● ABOUT THIS EXERCISE
Check every line of the records below for the string "supported", then report only how many lines have it.

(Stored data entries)
□ □ □
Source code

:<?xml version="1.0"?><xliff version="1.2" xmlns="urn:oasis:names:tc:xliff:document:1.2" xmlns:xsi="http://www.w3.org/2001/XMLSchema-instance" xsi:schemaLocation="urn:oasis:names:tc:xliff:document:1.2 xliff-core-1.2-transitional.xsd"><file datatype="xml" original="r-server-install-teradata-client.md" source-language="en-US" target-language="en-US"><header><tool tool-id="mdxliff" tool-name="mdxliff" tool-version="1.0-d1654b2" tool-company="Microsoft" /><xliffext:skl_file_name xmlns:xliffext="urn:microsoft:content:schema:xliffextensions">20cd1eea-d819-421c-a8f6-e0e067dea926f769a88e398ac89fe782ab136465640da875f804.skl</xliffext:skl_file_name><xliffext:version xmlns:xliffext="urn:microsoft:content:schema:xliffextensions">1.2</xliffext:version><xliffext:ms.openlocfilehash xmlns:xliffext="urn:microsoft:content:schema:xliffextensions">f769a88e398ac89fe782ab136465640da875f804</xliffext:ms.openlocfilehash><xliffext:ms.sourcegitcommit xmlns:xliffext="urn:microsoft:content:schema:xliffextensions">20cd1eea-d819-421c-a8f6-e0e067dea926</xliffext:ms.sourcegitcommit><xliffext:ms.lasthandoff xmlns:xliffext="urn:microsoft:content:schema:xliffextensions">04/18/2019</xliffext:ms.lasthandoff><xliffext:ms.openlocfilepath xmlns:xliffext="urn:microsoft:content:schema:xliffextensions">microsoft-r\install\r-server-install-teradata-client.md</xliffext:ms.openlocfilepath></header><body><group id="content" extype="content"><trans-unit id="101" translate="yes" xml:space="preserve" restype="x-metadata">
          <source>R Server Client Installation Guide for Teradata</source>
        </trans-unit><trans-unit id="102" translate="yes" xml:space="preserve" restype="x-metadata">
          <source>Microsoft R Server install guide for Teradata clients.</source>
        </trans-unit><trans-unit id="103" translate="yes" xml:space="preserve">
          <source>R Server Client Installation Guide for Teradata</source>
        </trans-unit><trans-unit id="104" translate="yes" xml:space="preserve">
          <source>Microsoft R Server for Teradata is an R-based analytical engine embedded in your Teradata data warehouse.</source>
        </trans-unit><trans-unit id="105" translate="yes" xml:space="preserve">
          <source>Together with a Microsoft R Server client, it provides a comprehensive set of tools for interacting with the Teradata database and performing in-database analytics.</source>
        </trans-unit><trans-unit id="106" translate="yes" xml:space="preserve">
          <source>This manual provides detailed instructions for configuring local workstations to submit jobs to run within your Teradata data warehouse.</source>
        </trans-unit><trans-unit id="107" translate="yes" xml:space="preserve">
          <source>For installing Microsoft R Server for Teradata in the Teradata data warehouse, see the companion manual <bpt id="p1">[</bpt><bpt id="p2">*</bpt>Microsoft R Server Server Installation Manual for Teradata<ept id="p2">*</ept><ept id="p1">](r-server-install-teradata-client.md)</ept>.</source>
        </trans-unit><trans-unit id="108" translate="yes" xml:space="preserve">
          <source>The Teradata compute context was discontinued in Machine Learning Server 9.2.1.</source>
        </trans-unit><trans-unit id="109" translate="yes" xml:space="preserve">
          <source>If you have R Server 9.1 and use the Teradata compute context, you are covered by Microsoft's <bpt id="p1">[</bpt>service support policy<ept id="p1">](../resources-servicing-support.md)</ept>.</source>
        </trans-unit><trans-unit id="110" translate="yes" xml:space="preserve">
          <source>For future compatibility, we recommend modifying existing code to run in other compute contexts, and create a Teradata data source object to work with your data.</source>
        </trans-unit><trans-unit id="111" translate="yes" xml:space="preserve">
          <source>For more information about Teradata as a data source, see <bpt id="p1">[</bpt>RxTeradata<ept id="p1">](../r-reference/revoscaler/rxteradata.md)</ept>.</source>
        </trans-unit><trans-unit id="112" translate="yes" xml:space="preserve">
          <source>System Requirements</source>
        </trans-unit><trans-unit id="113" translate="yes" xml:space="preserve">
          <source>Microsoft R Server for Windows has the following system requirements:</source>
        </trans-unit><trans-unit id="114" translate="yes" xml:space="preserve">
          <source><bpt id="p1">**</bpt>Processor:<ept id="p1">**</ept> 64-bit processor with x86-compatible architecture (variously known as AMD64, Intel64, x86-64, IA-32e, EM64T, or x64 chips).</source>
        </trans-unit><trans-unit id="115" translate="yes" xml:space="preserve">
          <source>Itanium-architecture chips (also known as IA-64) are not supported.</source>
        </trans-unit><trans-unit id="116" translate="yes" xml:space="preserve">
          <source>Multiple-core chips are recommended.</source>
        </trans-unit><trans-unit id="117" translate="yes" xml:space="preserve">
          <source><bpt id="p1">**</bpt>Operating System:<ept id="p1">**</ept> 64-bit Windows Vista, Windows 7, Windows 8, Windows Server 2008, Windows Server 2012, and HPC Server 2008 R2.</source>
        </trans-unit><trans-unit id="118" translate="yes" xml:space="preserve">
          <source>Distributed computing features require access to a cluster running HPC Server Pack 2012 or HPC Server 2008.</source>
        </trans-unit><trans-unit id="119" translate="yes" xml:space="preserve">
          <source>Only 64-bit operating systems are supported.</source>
□ □ □
● ANSWER TO THE EXERCISE
2